Leave out the images; return the rest of the data exactly.

(RECORDED INFORMATION Opens)

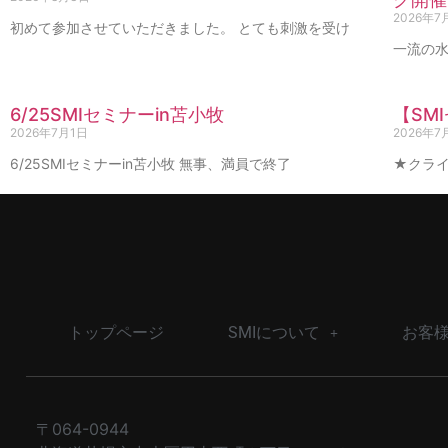
2026年7
初めて参加させていただきました。 とても刺激を受け
一流の水
6/25SMIセミナーin苫小牧
【SM
2026年7月1日
2026年7
6/25SMIセミナーin苫小牧 無事、満員で終了
★クライ
トップページ
SMIについて
お客
〒064-0944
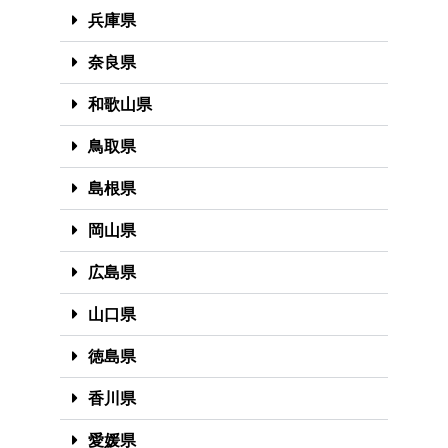
兵庫県
奈良県
和歌山県
鳥取県
島根県
岡山県
広島県
山口県
徳島県
香川県
愛媛県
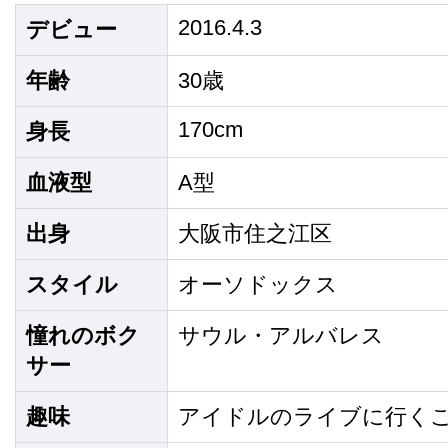
2016.4.3
デビュー
年齢
30歳
170cm
身長
血液型
A型
出身
大阪市住之江区
スタイル
オーソドックス
憧れのボク
サウル・アルバレス
サー
趣味
アイドルのライブに行く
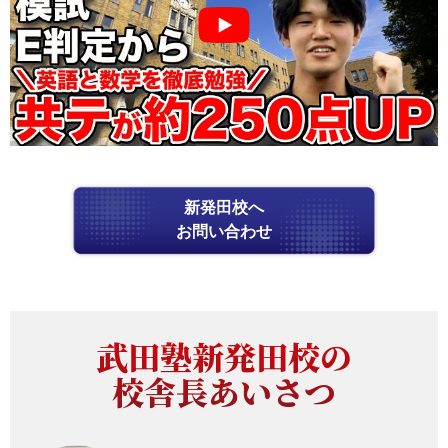
新発田校へ
お問い合わせ
武田塾新発田校の
校舎長あいさつ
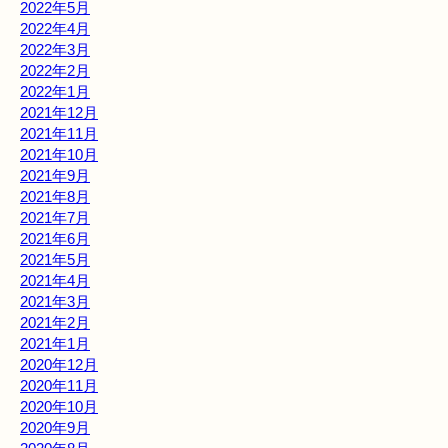
2022年5月
2022年4月
2022年3月
2022年2月
2022年1月
2021年12月
2021年11月
2021年10月
2021年9月
2021年8月
2021年7月
2021年6月
2021年5月
2021年4月
2021年3月
2021年2月
2021年1月
2020年12月
2020年11月
2020年10月
2020年9月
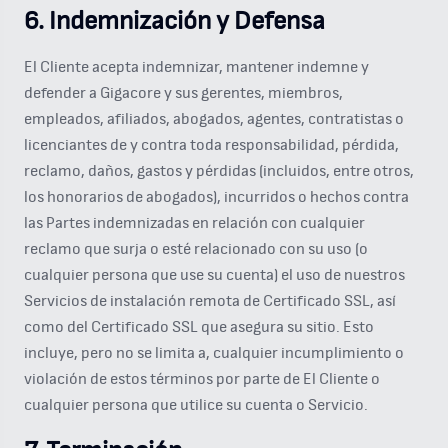
6. Indemnización y Defensa
El Cliente acepta indemnizar, mantener indemne y
defender a Gigacore y sus gerentes, miembros,
empleados, afiliados, abogados, agentes, contratistas o
licenciantes de y contra toda responsabilidad, pérdida,
reclamo, daños, gastos y pérdidas (incluidos, entre otros,
los honorarios de abogados), incurridos o hechos contra
las Partes indemnizadas en relación con cualquier
reclamo que surja o esté relacionado con su uso (o
cualquier persona que use su cuenta) el uso de nuestros
Servicios de instalación remota de Certificado SSL, así
como del Certificado SSL que asegura su sitio. Esto
incluye, pero no se limita a, cualquier incumplimiento o
violación de estos términos por parte de El Cliente o
cualquier persona que utilice su cuenta o Servicio.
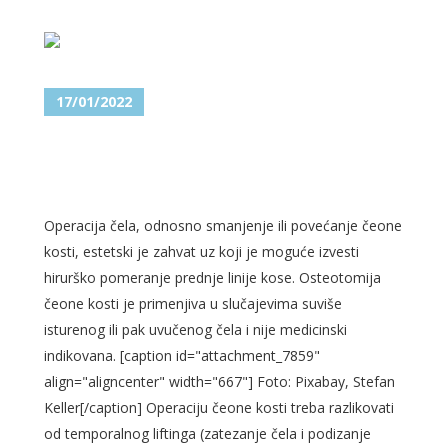
17/01/2022
OPERACIJA ČELA – SMANJENJE
I POVEĆANJE ČEONE KOSTI
Operacija čela, odnosno smanjenje ili povećanje čeone
kosti, estetski je zahvat uz koji je moguće izvesti
hirurško pomeranje prednje linije kose. Osteotomija
čeone kosti je primenjiva u slučajevima suviše
isturenog ili pak uvučenog čela i nije medicinski
indikovana. [caption id="attachment_7859"
align="aligncenter" width="667"] Foto: Pixabay, Stefan
Keller[/caption] Operaciju čeone kosti treba razlikovati
od temporalnog liftinga (zatezanje čela i podizanje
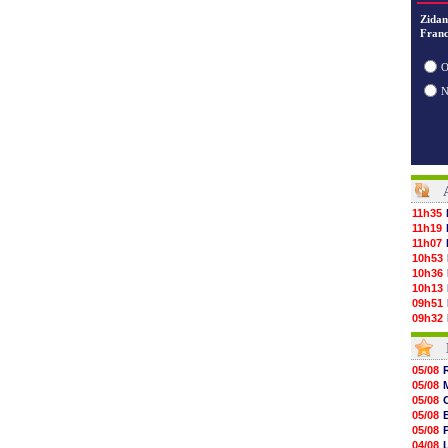
Zidan
Franc
O
11h35
11h19
11h07
10h53
10h36
10h13
09h51
09h32
09h11
08h57
08h39
05/08
08h22
05/08
00h06
05/08
05/08
05/08
05/08
05/08
05/08
04/08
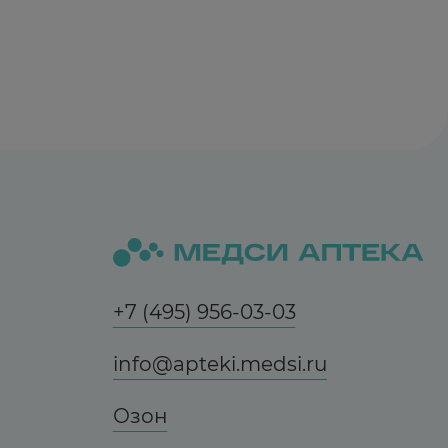
+7 (495) 956-03-03
info@apteki.medsi.ru
Озон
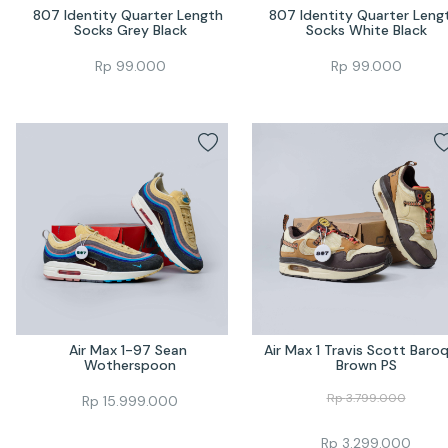
807 Identity Quarter Length 
807 Identity Quarter Lengt
Socks Grey Black
Socks White Black
Rp
99.000
Rp
99.000
Air Max 1-97 Sean 
Air Max 1 Travis Scott Baroq
Wotherspoon
Brown PS
Rp
3.799.000
Rp
15.999.000
Rp
3.299.000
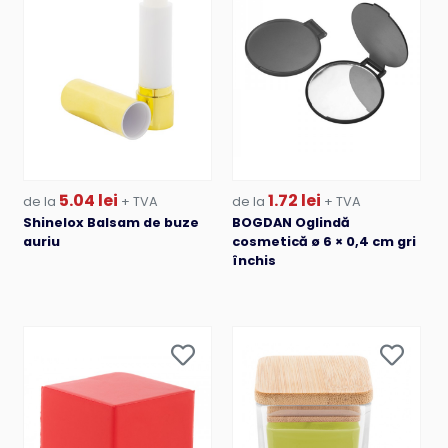
5.04 lei
1.72 lei
de la
+ TVA
de la
+ TVA
Shinelox Balsam de buze
BOGDAN Oglindă
auriu
cosmetică ø 6 × 0,4 cm gri
închis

(RECORDED INFORMATION Closes)

PROBLEM SOLUTION ->
2026年7
初めて参加させていただきました。 とても刺激を受け
一流の水
6/25SMIセミナーin苫小牧
【SM
2026年7月1日
2026年7
6/25SMIセミナーin苫小牧 無事、満員で終了
★クライ
トップページ
SMIについて
お客
〒064-0944
兵庫県
奈良県
和歌山県
鳥取県
島根県
岡山県
広島県
山口県
徳島県
香川県
愛媛県
2016.4.3
デビュー
年齢
30歳
170cm
身長
血液型
A型
出身
大阪市住之江区
スタイル
オーソドックス
憧れのボク
サウル・アルバレス
サー
趣味
アイドルのライブに行く
新発田校へ
お問い合わせ
武田塾新発田校の
校舎長あいさつ
2022年5月
2022年4月
2022年3月
2022年2月
2022年1月
2021年12月
2021年11月
2021年10月
2021年9月
2021年8月
2021年7月
2021年6月
2021年5月
2021年4月
2021年3月
2021年2月
2021年1月
2020年12月
2020年11月
2020年10月
2020年9月
6. Indemnización y Defensa
El Cliente acepta indemnizar, mantener indemne y
defender a Gigacore y sus gerentes, miembros,
empleados, afiliados, abogados, agentes, contratistas o
licenciantes de y contra toda responsabilidad, pérdida,
reclamo, daños, gastos y pérdidas (incluidos, entre otros,
los honorarios de abogados), incurridos o hechos contra
las Partes indemnizadas en relación con cualquier
reclamo que surja o esté relacionado con su uso (o
cualquier persona que use su cuenta) el uso de nuestros
Servicios de instalación remota de Certificado SSL, así
como del Certificado SSL que asegura su sitio. Esto
incluye, pero no se limita a, cualquier incumplimiento o
violación de estos términos por parte de El Cliente o
cualquier persona que utilice su cuenta o Servicio.
17/01/2022
OPERACIJA ČELA – SMANJENJE
I POVEĆANJE ČEONE KOSTI
Operacija čela, odnosno smanjenje ili povećanje čeone
kosti, estetski je zahvat uz koji je moguće izvesti
hirurško pomeranje prednje linije kose. Osteotomija
čeone kosti je primenjiva u slučajevima suviše
isturenog ili pak uvučenog čela i nije medicinski
indikovana. [caption id="attachment_7859"
align="aligncenter" width="667"] Foto: Pixabay, Stefan
Keller[/caption] Operaciju čeone kosti treba razlikovati
od temporalnog liftinga (zatezanje čela i podizanje
Zidan
Franc
O
11h35
11h19
11h07
10h53
10h36
10h13
09h51
09h32
09h11
08h57
08h39
05/08
08h22
05/08
00h06
05/08
05/08
05/08
05/08
05/08
05/08
04/08
+7 (495) 956-03-03
info@apteki.medsi.ru
Озон
807 Identity Quarter Length 
807 Identity Quarter Lengt
Socks Grey Black
Socks White Black
Rp
99.000
Rp
99.000
Air Max 1-97 Sean 
Air Max 1 Travis Scott Baroq
Wotherspoon
Brown PS
Rp
3.799.000
Rp
15.999.000
Rp
3.299.000
5.04 lei
1.72 lei
de la
+ TVA
de la
+ TVA
Shinelox Balsam de buze
BOGDAN Oglindă
auriu
cosmetică ø 6 × 0,4 cm gri
închis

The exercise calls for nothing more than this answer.